What the exercise asks =>
Which lines in the records below contain the word "buttons"? Copy each one out.

Supplied information =>
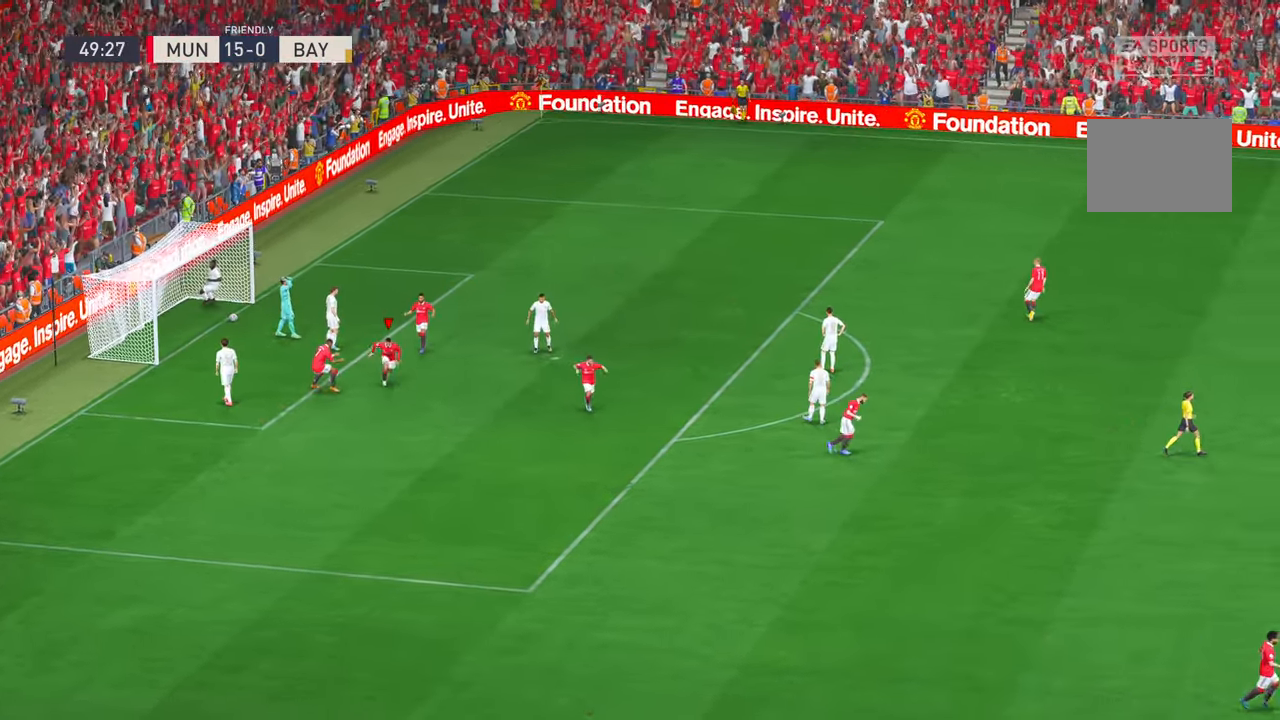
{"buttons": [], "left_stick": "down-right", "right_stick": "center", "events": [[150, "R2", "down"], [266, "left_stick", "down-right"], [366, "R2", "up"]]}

...

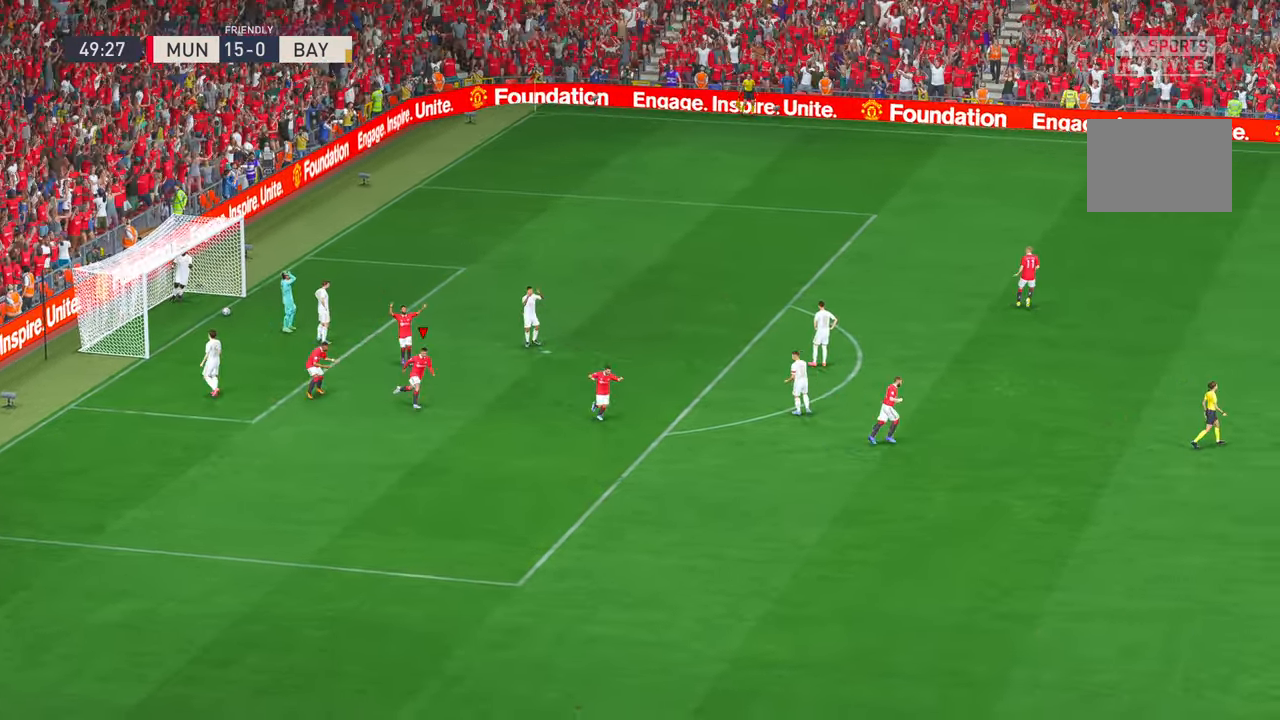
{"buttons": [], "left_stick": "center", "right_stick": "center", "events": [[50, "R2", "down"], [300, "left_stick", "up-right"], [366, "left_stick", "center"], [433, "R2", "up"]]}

...

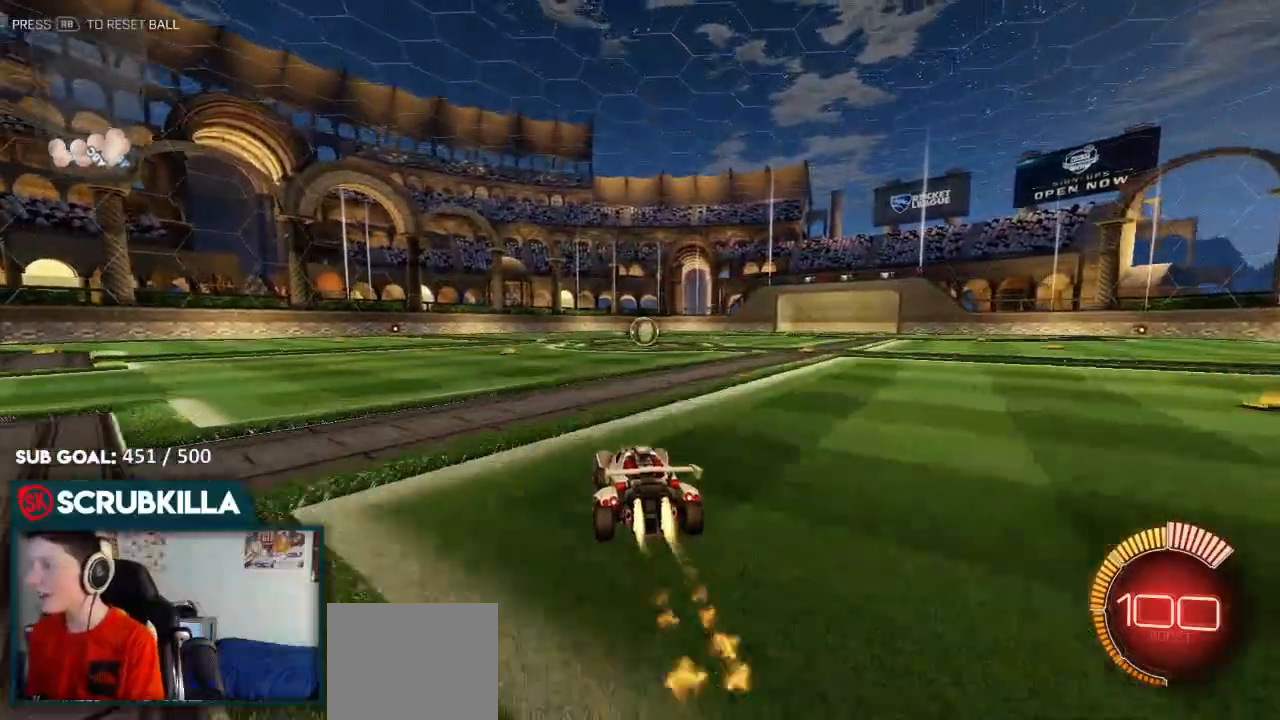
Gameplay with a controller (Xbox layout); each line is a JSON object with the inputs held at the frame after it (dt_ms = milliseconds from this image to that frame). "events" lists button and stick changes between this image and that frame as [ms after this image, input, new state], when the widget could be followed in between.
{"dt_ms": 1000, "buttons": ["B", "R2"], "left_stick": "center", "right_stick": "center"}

Solution for this task =>
{"buttons": [], "left_stick": "down-right", "right_stick": "center", "events": [[150, "R2", "down"], [266, "left_stick", "down-right"], [366, "R2", "up"]]}
{"buttons": [], "left_stick": "center", "right_stick": "center", "events": [[50, "R2", "down"], [300, "left_stick", "up-right"], [366, "left_stick", "center"], [433, "R2", "up"]]}
{"dt_ms": 1000, "buttons": ["B", "R2"], "left_stick": "center", "right_stick": "center"}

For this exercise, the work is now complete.